In rare and very specific situations, you may want to implement recovery logic for a specific situation. The canonical case of this is when you get an exception when trying to open a file, though even in this case, you only catch it if there's something you can do about it. Can't open a user file? Ask the use for the filename again. Can't open a system file? Well, there's probably no way to recover from that, so catching it probably doesn't do any good.

Without any user-written exception handling, the behavior of your code WRT exceptions is fully specified. Every exception makes it up to the outmost layer, so you know about everything bad that happens.

When you start adding in exception handling, that's no longer true. A catch block that you write may be perfect for the exception you catch, which is a good thing - that's why exception handling is there. Or, it may appear to work but harbor a latent bug. I've used this example a number of times:

try
{
   Process();
}
catch (Exception e)
{
   if (e.InnerException.GetType() == typeof(MyFileNotFoundException)
   {
      Recover();   // use your imagination for how this works
   }
}

This code appears to work fine - the recovery works great.
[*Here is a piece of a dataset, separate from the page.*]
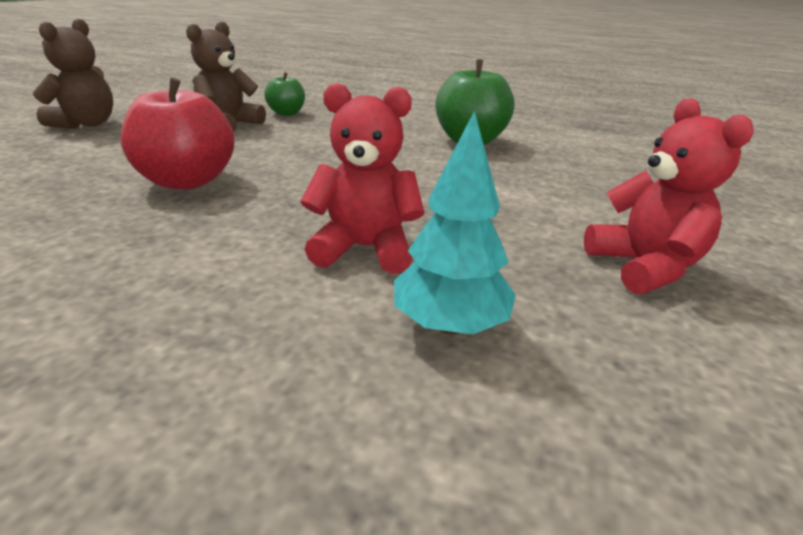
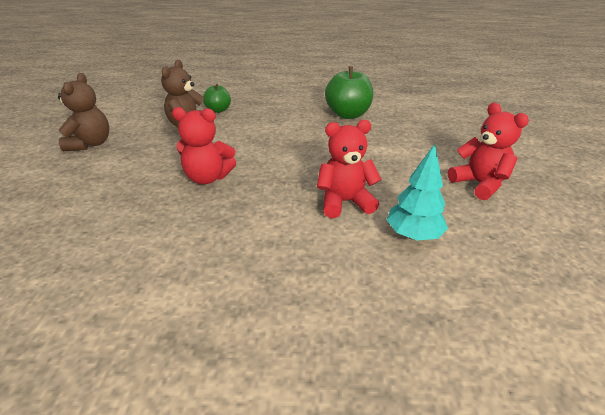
camera: 15 degrees left, 5 degrees up
red apple [120,77,235,190] -> red teddy bear [172,107,236,184]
But it swallows any other exception that happens in the try block.

This specific example is an illustration of why wrapping is something to be approached carefully and thoughtfully, but the general point is that exception handling needs to be targetted extremely tightly.  Even then it's possible to get unexcepted behavior.

Or, to put it another way, the less exception handling the better. Even experienced programmers will make mistakes - I inserted 250K records into a database a while back because of a flaw in my recovery logic in a catch clause.

If you've spent time working with return codes in the unmanaged world, my experience suggests that you are likely to use too much exception-handling code in the managed world.

To go on to a couple of the specific proposals:

1) One proposal is to add try(count), which would automatically retry the block up to count times.

There are a few scenarios where this makes sense, but they're pretty rare.

My group came across a situation in unmanaged code recently. The low-level code needed to open a file, but sometimes it wasn't quite closed, so the developer wrote some retry code - it would sleep for a second, then retry - up to 10 times before failing. That code worked fine, but then one day the process hung. It turned out that the file was just missing, and the code tried for 10 seconds, then errored out.

But the calling code also implemented a retry mechanism. As did the calling code of that.

So, the system would wait for about 15 minutes before it finally decided that it couldn't find the file.

I think try(count) would quickly become a crutch for taming behavior that wasn't understood, with lots of weird behavior.

A second proposal was to expand the scope of a catch clause, either making it apply to a whole method or supplying a handler method to be called when an exception arises.

The essence of exception handling is to be able to respond to a specific exception in a specific situation.  The chance that such a handler can do the right thing in all situations seems remote to me, and the chance that it would do the wrong thing seems high.